Your objective:
Give back every line of the data below exactly.

Page-level text extractions:
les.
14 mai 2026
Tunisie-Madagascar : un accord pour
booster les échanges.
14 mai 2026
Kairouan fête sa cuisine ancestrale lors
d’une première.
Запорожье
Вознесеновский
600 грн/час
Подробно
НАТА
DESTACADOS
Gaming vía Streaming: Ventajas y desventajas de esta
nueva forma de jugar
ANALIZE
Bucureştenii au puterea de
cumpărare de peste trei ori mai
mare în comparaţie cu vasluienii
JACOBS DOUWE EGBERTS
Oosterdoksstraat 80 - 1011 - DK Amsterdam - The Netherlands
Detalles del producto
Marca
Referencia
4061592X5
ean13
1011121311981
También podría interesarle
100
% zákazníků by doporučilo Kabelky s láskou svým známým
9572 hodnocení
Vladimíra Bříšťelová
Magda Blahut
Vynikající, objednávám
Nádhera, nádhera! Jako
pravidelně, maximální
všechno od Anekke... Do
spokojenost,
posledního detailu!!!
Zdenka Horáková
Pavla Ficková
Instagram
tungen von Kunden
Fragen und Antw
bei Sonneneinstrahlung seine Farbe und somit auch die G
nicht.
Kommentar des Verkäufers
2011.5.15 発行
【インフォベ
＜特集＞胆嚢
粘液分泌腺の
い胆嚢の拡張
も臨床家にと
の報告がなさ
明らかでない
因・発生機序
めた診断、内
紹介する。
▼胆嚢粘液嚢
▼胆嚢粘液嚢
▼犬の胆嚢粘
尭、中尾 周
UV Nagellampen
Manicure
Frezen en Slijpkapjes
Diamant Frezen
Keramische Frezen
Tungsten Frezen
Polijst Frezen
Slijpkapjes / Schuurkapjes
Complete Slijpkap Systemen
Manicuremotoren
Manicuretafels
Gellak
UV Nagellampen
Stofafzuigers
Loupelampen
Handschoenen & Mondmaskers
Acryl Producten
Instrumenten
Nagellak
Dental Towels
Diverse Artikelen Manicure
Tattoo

Output:
les.
14 mai 2026
Tunisie-Madagascar : un accord pour
booster les échanges.
14 mai 2026
Kairouan fête sa cuisine ancestrale lors
d’une première.
Запорожье
Вознесеновский
600 грн/час
Подробно
НАТА
DESTACADOS
Gaming vía Streaming: Ventajas y desventajas de esta
nueva forma de jugar
ANALIZE
Bucureştenii au puterea de
cumpărare de peste trei ori mai
mare în comparaţie cu vasluienii
JACOBS DOUWE EGBERTS
Oosterdoksstraat 80 - 1011 - DK Amsterdam - The Netherlands
Detalles del producto
Marca
Referencia
4061592X5
ean13
1011121311981
También podría interesarle
100
% zákazníků by doporučilo Kabelky s láskou svým známým
9572 hodnocení
Vladimíra Bříšťelová
Magda Blahut
Vynikající, objednávám
Nádhera, nádhera! Jako
pravidelně, maximální
všechno od Anekke... Do
spokojenost,
posledního detailu!!!
Zdenka Horáková
Pavla Ficková
Instagram
tungen von Kunden
Fragen und Antw
bei Sonneneinstrahlung seine Farbe und somit auch die G
nicht.
Kommentar des Verkäufers
2011.5.15 発行
【インフォベ
＜特集＞胆嚢
粘液分泌腺の
い胆嚢の拡張
も臨床家にと
の報告がなさ
明らかでない
因・発生機序
めた診断、内
紹介する。
▼胆嚢粘液嚢
▼胆嚢粘液嚢
▼犬の胆嚢粘
尭、中尾 周
UV Nagellampen
Manicure
Frezen en Slijpkapjes
Diamant Frezen
Keramische Frezen
Tungsten Frezen
Polijst Frezen
Slijpkapjes / Schuurkapjes
Complete Slijpkap Systemen
Manicuremotoren
Manicuretafels
Gellak
UV Nagellampen
Stofafzuigers
Loupelampen
Handschoenen & Mondmaskers
Acryl Producten
Instrumenten
Nagellak
Dental Towels
Diverse Artikelen Manicure
Tattoo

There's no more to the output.